PROBLEMS –
• a. In the forum thread on entering Unicode characters, how many characters has the poster already assigned names to?
• b. What abbreviations written in capital letters appear in the forum thread on entering Unicode characters?
• c. Extend the forum thread on entering Unicode characters, starting right after its final sentence.

EXTRACT PROVIDED –

========

What's interesting here is that the appearance of code changed but not the underlying representation or meaning. Thus, if you had a hardcopy printout, and were ignorant of the history, you might not figure out what representation would give you valid code. I can picture someone in the next generation with an ancient dusty greenbar printout, working their way through all of the unicode up-arrow glyphs, trying to figure out what the heck the compiler wants....

IIRC, there were four arrow glyphs in early ASCII. I don't remember where they all were now; just the two I used in coding.

Making ascii aliases for many unicode chars.

I'm just using character names between backslashes as a method for entering the corresponding unicode character. For example, if I type \lambda\ I get λ, which my lexer regards as a name.

I definitely feel the pain though; Unicode was not designed to fit our puny keyboards. I've already assigned names to over 300 'useful' characters, and even though they are mostly XML entity codes and existing practice from other familiar sources, it's hard to keep all of those names in my head. And I'm going to want at least a hundred more (mostly mathematical symbols) before I'm done.

It's a semi-extravagant use of keystrokes but does render code in an admirably compact visible form onscreen when you can just use the one-character mathematical symbol for an operation or predicate instead of making up some more-verbose ascii name.

Do you keep all the

Do you keep all the definitions in the lexer or the grammar? Or do you have a syntactic form for introducing new aliases like this?

Seems the latter would be nice because library authors could add new ones if they came up with a good use for another character.

Tradeoff is it might be too confusing, I guess. Similar to how naming your own entities in your DTD didn't really catch on very much (AFAIK).

there is an 'escapist' object.

An object of the 'escapist' class, which manages all the aliases and lookups, is one of the arguments to the lexer's constructor.

It has a public method for adding a new name/character alias, but I haven't (yet) hooked it up to a routine callable from the language. There'd be nothing particularly difficult about doing so, though.

========

EXTRACTED MATERIAL –
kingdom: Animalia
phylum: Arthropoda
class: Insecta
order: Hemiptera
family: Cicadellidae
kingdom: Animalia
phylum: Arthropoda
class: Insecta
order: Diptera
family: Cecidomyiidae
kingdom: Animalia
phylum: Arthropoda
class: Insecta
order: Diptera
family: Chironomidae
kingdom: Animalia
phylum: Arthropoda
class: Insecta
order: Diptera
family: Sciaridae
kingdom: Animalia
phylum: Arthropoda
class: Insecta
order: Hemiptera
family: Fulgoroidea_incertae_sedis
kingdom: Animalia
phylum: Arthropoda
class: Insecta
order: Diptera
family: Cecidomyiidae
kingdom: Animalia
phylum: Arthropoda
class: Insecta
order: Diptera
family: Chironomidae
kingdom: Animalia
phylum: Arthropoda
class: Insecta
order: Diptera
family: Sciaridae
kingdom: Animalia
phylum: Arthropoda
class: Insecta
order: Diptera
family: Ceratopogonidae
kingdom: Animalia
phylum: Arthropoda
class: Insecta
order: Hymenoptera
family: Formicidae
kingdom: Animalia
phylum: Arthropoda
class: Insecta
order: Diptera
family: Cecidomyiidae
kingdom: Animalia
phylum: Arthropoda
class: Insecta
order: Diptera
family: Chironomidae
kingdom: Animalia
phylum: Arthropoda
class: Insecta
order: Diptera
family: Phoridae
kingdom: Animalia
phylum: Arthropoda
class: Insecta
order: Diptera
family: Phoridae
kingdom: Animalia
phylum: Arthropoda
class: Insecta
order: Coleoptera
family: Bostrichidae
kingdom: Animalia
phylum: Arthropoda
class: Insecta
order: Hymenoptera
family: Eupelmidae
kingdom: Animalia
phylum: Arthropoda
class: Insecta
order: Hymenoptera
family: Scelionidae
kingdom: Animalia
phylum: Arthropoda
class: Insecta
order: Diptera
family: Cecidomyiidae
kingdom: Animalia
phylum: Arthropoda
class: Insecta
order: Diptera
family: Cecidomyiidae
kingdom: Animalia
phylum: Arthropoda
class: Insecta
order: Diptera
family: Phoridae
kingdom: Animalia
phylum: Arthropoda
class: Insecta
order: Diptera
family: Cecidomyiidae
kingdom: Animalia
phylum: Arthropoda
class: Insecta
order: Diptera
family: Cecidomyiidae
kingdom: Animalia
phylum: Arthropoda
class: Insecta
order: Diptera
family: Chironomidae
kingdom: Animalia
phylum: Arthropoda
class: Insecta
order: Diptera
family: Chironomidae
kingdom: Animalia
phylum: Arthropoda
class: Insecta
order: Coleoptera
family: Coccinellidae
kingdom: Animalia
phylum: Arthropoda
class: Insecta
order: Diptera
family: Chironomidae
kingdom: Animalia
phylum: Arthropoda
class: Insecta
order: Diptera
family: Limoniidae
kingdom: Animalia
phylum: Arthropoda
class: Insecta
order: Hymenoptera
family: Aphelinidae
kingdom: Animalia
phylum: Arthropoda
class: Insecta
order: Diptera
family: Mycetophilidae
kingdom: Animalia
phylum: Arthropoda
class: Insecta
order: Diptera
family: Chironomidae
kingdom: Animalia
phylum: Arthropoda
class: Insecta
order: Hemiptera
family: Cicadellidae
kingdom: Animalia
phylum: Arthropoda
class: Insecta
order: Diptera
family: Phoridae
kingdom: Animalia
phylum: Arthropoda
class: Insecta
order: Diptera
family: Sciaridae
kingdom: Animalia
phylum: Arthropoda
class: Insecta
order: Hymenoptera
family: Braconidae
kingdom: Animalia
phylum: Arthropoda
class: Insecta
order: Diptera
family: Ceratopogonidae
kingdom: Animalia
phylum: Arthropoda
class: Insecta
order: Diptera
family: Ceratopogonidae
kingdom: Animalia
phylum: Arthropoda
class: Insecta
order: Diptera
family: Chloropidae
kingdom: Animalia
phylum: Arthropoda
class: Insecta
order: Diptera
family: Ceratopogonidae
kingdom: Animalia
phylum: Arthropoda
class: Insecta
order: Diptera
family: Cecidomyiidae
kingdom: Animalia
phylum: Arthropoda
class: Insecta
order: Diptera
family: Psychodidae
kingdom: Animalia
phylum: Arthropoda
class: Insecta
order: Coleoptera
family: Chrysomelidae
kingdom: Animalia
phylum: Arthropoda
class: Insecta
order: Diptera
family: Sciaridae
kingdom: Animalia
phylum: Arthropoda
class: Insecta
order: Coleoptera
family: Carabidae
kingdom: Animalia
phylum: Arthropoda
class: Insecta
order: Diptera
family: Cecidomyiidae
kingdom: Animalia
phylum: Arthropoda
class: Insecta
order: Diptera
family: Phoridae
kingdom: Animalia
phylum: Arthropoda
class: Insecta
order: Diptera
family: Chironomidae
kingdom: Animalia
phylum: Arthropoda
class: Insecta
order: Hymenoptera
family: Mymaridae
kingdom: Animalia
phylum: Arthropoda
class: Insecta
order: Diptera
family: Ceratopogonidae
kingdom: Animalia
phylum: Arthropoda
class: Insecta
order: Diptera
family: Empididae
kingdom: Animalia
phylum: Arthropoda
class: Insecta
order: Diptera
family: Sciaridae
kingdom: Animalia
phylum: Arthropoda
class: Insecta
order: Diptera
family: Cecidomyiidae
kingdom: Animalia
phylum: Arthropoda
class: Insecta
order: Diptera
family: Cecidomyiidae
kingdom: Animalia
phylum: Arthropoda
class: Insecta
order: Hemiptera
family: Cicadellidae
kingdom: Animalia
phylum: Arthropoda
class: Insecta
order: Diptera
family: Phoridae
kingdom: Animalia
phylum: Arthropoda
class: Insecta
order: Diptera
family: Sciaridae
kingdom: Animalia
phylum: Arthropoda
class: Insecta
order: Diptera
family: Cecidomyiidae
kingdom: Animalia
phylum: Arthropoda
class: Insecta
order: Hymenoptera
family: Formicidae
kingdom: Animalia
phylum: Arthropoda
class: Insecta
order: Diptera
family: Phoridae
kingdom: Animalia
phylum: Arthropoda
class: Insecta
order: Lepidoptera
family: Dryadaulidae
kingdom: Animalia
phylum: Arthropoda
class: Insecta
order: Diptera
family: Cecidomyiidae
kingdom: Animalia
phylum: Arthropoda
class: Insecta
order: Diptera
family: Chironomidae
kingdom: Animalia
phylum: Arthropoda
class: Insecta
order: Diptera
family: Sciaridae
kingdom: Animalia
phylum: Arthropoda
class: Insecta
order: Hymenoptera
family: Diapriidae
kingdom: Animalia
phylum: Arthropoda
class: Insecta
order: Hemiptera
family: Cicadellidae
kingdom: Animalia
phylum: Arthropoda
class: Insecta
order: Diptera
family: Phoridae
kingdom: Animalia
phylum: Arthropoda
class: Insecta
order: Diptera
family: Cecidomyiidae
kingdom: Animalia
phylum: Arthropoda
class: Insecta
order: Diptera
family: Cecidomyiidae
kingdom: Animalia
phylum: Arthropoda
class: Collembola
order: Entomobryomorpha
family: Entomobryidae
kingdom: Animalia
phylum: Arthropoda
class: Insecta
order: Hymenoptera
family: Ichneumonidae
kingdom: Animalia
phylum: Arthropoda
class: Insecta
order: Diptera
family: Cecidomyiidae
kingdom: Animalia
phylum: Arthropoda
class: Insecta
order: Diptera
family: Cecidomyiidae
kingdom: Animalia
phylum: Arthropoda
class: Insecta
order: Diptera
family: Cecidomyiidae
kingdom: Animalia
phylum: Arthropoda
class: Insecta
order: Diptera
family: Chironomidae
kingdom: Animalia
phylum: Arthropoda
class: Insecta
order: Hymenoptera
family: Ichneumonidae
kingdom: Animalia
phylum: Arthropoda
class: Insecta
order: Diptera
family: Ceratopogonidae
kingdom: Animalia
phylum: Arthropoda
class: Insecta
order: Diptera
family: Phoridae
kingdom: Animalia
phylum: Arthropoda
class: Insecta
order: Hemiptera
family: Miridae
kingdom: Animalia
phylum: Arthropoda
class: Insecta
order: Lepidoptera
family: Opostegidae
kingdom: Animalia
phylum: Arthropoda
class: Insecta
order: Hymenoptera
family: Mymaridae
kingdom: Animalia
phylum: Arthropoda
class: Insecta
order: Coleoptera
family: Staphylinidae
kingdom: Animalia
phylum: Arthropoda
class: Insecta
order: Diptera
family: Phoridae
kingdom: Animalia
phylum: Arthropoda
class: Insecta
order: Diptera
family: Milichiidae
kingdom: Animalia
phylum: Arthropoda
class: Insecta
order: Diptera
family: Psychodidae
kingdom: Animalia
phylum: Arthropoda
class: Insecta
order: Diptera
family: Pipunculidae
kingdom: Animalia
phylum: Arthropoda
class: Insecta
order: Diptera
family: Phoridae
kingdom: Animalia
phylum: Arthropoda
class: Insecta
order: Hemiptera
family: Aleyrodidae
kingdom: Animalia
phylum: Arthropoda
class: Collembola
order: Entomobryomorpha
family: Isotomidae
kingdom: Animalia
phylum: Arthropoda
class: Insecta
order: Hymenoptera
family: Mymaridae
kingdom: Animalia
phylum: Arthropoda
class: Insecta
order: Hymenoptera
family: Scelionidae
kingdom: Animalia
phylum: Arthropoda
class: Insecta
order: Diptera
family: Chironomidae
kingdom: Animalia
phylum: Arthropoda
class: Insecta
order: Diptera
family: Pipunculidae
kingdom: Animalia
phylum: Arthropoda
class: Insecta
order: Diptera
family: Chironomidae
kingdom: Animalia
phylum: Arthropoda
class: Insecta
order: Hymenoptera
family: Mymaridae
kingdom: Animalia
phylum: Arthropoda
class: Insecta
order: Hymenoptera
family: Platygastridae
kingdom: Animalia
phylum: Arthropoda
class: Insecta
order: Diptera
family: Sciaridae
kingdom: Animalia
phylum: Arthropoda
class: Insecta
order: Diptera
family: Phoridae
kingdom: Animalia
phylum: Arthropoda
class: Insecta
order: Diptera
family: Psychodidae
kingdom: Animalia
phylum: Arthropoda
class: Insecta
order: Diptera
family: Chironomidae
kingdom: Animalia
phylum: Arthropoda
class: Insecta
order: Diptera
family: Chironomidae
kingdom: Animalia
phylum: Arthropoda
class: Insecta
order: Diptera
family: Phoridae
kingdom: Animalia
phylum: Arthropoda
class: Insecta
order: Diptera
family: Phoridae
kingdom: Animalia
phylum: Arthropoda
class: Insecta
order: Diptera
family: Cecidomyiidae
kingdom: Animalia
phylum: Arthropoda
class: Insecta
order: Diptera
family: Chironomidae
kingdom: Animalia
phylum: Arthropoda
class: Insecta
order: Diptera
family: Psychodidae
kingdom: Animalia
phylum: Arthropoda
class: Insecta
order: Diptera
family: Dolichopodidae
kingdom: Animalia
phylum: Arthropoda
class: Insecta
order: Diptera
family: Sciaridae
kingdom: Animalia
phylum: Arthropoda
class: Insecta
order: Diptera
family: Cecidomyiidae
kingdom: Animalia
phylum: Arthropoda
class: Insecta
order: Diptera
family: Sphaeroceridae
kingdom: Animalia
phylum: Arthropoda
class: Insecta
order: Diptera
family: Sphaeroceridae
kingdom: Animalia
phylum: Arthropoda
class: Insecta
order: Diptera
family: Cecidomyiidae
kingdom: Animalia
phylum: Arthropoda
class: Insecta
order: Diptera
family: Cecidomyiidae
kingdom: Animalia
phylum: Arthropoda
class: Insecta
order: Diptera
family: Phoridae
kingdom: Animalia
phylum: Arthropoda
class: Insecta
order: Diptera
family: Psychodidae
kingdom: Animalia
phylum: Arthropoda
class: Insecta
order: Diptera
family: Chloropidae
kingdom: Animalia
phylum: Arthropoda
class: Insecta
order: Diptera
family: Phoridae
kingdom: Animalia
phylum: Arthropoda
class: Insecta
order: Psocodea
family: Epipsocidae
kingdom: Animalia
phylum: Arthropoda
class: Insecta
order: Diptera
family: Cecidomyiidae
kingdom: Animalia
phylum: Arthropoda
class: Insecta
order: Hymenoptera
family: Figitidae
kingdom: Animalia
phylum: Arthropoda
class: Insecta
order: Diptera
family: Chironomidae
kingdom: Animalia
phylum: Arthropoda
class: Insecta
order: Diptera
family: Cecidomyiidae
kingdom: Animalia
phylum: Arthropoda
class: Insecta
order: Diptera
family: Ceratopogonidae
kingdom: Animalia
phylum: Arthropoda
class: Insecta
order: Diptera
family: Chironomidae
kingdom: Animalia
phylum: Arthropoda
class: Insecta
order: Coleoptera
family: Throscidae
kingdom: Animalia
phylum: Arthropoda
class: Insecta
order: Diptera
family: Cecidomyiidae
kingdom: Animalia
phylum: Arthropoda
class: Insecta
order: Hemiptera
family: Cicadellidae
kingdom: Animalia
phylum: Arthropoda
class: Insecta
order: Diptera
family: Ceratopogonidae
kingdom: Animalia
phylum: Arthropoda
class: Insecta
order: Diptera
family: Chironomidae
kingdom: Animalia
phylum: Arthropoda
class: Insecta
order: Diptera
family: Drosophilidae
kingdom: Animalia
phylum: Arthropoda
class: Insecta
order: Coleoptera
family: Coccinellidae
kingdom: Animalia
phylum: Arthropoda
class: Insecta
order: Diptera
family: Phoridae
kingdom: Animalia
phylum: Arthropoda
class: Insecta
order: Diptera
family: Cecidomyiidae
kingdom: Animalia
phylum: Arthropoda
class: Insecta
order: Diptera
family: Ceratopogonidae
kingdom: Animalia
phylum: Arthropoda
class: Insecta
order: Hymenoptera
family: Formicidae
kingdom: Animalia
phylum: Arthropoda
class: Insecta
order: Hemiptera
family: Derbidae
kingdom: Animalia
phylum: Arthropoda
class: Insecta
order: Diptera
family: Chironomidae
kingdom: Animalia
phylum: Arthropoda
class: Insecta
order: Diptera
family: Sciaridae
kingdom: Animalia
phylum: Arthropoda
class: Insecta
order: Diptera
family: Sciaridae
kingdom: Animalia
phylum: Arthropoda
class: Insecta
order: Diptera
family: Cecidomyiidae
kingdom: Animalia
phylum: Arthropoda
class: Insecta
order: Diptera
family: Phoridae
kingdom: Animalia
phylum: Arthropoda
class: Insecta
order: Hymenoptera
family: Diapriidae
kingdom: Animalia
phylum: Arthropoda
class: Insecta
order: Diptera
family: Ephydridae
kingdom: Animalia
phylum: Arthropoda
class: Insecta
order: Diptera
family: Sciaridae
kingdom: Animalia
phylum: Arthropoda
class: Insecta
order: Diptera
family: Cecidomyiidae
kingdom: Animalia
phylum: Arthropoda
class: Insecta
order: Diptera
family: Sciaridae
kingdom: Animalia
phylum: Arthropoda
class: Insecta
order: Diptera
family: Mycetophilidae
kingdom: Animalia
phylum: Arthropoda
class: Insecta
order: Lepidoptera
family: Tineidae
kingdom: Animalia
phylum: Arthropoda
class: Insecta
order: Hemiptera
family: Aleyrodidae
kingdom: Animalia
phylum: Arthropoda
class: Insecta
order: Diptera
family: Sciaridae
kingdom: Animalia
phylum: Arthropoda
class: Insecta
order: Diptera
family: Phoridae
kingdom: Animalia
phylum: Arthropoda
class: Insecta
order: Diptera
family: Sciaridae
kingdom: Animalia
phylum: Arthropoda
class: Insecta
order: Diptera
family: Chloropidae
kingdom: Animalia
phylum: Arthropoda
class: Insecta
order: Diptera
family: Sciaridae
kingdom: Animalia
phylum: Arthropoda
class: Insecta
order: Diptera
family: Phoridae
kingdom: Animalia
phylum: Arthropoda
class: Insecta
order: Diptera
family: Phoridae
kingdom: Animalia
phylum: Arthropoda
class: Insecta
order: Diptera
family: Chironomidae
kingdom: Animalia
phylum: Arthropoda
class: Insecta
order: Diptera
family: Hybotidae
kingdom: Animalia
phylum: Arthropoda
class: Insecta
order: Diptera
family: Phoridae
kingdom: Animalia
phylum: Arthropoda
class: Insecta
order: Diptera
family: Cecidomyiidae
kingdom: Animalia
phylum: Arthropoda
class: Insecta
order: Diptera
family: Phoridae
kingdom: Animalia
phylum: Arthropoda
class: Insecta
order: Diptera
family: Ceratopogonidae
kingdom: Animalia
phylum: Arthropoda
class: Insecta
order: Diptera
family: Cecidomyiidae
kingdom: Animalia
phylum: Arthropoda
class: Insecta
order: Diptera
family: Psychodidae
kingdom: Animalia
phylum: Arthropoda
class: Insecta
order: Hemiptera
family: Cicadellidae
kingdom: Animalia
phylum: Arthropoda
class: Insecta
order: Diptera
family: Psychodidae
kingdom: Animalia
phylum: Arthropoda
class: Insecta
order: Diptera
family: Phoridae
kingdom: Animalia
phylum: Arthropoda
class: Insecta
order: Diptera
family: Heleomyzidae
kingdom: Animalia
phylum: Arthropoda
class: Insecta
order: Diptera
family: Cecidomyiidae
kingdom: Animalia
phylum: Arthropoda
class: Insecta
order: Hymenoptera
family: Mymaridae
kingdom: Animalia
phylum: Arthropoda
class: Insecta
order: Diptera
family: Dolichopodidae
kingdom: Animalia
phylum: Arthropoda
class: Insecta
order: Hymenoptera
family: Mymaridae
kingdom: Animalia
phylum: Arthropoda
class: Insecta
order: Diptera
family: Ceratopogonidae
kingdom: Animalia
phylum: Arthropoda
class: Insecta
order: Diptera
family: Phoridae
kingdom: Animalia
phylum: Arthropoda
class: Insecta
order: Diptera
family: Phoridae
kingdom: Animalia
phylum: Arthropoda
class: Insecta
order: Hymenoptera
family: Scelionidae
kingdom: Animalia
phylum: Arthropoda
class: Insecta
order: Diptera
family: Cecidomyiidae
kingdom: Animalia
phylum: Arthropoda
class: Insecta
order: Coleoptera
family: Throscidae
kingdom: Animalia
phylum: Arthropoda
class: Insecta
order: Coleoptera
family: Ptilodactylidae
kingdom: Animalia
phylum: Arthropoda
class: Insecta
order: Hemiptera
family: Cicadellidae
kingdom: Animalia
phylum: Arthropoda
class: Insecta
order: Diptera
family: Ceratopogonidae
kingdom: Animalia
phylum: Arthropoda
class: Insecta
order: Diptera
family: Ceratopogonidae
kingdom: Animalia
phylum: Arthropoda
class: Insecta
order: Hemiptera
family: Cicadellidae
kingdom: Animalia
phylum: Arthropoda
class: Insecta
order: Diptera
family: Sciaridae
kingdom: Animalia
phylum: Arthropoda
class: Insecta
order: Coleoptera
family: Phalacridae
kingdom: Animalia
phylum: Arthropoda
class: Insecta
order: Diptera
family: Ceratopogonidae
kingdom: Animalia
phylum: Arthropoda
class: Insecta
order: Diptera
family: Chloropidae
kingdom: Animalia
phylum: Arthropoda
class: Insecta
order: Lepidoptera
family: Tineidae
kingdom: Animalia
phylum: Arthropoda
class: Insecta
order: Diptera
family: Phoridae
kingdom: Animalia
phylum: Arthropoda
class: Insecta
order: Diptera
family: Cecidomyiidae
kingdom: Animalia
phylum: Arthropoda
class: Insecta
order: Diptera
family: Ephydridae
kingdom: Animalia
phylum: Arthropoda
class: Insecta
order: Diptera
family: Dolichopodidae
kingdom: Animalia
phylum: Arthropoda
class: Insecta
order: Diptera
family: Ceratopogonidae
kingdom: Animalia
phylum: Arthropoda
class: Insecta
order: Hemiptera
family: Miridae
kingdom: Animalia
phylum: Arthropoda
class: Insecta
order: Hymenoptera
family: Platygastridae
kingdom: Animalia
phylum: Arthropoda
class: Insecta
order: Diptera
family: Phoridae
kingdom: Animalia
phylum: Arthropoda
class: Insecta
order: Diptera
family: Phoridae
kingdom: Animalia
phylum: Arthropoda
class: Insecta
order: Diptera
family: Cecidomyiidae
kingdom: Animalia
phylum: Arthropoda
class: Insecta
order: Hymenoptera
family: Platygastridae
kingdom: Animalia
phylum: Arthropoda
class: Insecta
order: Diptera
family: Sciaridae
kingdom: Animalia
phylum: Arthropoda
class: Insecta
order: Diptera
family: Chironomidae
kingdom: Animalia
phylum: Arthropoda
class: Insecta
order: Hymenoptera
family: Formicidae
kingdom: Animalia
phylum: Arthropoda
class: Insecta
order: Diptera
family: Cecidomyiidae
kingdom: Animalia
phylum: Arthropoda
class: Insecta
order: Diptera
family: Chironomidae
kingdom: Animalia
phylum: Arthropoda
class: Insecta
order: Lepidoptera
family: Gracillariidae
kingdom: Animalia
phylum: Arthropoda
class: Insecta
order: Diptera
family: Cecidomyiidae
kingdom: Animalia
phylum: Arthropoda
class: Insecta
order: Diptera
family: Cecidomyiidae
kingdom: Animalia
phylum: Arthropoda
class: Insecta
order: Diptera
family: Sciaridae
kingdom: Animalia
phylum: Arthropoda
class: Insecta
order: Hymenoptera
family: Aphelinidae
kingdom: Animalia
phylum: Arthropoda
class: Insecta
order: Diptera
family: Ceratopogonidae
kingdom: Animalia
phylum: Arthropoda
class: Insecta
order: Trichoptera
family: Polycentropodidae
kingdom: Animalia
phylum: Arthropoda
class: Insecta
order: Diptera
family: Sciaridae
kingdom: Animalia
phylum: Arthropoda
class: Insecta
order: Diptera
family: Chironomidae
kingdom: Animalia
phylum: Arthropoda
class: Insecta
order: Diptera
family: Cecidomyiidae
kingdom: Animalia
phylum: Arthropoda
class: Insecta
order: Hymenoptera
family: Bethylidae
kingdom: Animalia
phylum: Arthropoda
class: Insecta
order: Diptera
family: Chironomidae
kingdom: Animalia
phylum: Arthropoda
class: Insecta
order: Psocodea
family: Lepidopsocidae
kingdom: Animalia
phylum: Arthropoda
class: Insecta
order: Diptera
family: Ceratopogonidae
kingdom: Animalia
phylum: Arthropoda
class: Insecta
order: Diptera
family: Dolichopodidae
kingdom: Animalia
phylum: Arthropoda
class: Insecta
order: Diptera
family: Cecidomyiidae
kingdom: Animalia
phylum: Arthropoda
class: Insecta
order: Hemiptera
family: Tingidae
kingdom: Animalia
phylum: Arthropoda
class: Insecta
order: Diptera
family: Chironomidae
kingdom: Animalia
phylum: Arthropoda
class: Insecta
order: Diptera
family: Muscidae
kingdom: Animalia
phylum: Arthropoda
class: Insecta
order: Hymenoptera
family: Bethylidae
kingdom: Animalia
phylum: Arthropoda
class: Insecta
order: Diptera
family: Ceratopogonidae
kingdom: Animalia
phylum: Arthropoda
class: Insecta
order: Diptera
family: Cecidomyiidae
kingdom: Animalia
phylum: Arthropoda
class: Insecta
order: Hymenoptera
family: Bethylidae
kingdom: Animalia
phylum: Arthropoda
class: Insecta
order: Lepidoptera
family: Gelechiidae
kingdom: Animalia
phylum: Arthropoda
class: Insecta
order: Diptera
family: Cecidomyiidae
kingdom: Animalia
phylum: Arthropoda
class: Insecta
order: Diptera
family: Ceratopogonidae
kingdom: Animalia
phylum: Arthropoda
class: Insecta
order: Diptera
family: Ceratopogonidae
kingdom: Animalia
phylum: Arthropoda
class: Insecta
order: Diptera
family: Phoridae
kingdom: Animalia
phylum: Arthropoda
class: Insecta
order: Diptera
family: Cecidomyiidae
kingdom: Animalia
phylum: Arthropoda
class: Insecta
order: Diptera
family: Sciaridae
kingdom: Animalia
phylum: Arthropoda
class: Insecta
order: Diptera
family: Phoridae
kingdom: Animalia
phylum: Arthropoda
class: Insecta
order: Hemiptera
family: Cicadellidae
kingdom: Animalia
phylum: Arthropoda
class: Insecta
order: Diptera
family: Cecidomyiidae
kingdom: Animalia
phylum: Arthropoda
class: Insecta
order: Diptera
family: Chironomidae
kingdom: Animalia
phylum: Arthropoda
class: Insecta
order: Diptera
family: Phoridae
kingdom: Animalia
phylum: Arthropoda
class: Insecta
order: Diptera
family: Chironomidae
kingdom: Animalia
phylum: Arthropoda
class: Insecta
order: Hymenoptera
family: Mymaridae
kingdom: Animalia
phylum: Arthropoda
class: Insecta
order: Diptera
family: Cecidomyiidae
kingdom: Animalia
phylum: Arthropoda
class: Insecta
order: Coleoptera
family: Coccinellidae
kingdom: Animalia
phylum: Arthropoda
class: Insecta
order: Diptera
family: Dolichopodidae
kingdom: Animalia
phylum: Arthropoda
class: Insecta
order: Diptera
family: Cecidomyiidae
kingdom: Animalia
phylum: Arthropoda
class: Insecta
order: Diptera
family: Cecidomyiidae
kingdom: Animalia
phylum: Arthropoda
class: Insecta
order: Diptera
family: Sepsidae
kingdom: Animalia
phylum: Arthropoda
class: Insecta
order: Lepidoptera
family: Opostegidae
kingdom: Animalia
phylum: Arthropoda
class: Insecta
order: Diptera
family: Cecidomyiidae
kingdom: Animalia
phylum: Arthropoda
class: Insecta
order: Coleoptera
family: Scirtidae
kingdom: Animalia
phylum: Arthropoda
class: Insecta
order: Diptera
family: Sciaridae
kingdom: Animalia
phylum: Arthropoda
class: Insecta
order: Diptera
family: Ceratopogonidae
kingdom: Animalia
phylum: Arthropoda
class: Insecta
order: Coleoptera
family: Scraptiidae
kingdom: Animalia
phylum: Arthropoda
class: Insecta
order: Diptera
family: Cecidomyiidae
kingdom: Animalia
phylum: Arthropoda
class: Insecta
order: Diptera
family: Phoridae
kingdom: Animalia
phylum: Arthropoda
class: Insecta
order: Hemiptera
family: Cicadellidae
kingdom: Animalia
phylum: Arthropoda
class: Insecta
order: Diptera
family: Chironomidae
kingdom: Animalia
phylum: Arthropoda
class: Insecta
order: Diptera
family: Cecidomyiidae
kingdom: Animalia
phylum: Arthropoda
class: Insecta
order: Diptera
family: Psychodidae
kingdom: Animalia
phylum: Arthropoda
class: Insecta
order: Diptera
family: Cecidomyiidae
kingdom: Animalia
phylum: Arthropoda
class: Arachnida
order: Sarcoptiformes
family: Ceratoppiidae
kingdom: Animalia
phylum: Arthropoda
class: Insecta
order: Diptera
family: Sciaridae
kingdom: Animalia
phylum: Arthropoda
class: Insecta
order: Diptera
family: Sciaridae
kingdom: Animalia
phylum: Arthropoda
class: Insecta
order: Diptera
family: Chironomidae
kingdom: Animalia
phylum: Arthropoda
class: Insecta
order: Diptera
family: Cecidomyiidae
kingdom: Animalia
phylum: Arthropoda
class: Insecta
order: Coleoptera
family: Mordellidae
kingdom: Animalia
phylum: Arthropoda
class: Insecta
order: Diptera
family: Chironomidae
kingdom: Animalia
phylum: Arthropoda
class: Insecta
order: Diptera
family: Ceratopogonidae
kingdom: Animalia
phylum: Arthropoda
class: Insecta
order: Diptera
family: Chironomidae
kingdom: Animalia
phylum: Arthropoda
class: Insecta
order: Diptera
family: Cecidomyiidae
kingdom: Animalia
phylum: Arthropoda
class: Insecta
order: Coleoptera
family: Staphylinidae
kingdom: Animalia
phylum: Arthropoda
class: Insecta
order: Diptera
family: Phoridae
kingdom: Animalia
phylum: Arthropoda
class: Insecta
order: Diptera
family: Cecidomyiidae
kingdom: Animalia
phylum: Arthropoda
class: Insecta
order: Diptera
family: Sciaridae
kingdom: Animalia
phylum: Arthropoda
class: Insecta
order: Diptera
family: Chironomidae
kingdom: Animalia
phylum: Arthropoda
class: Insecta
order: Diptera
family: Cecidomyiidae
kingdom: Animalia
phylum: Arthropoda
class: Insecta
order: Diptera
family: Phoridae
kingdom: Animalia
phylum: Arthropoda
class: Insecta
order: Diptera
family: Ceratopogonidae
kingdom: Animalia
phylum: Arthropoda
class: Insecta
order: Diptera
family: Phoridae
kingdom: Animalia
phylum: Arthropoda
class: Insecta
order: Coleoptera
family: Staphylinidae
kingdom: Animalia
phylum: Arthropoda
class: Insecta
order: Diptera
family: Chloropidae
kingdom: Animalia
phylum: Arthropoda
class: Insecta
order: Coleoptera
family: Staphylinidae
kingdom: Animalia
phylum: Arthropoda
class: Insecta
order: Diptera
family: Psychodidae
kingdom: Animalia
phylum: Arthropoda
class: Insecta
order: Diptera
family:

========

RESULTS IN ORDER –
• a. Over 300.

• b. IIRC, ASCII, XML, DTD, AFAIK

• c.
The 'escapist' constructor creates an empty escapist (no character/name aliases at all). There is a public method for adding the "standard" set of 300-odd aliases. which, so far, I'm just calling immediately after the ctor.

If you're interested, I can email C++ code for the escapist class, or put it up on a blog. It has a dependency on the STL, but aside from the list of aliases at one per line, it's fairly compact.

I'd be interested mostly to

I'd be interested mostly to look at the list of aliases and steal the good ones. If you're OK with that and have time to put it up on one of the code hosting sites or somewhere that would be awesome. :)

Edit:
And also to see how you deal with the age-old subset vs. proper subset symbology question: ⊂⊆⊊⫋.

Hmmm. It's slightly ambiguous from your link...

I don't know whether you meant specifically the set relations symbols or the fact that some symbol aliases are proper substrings of others. The link you gave is an example of both.

The latter problem is simply dealt with by having the trailing backslash. Because aliases in the input stream are delimited by backslashes there's never ambiguity about where an alias ends.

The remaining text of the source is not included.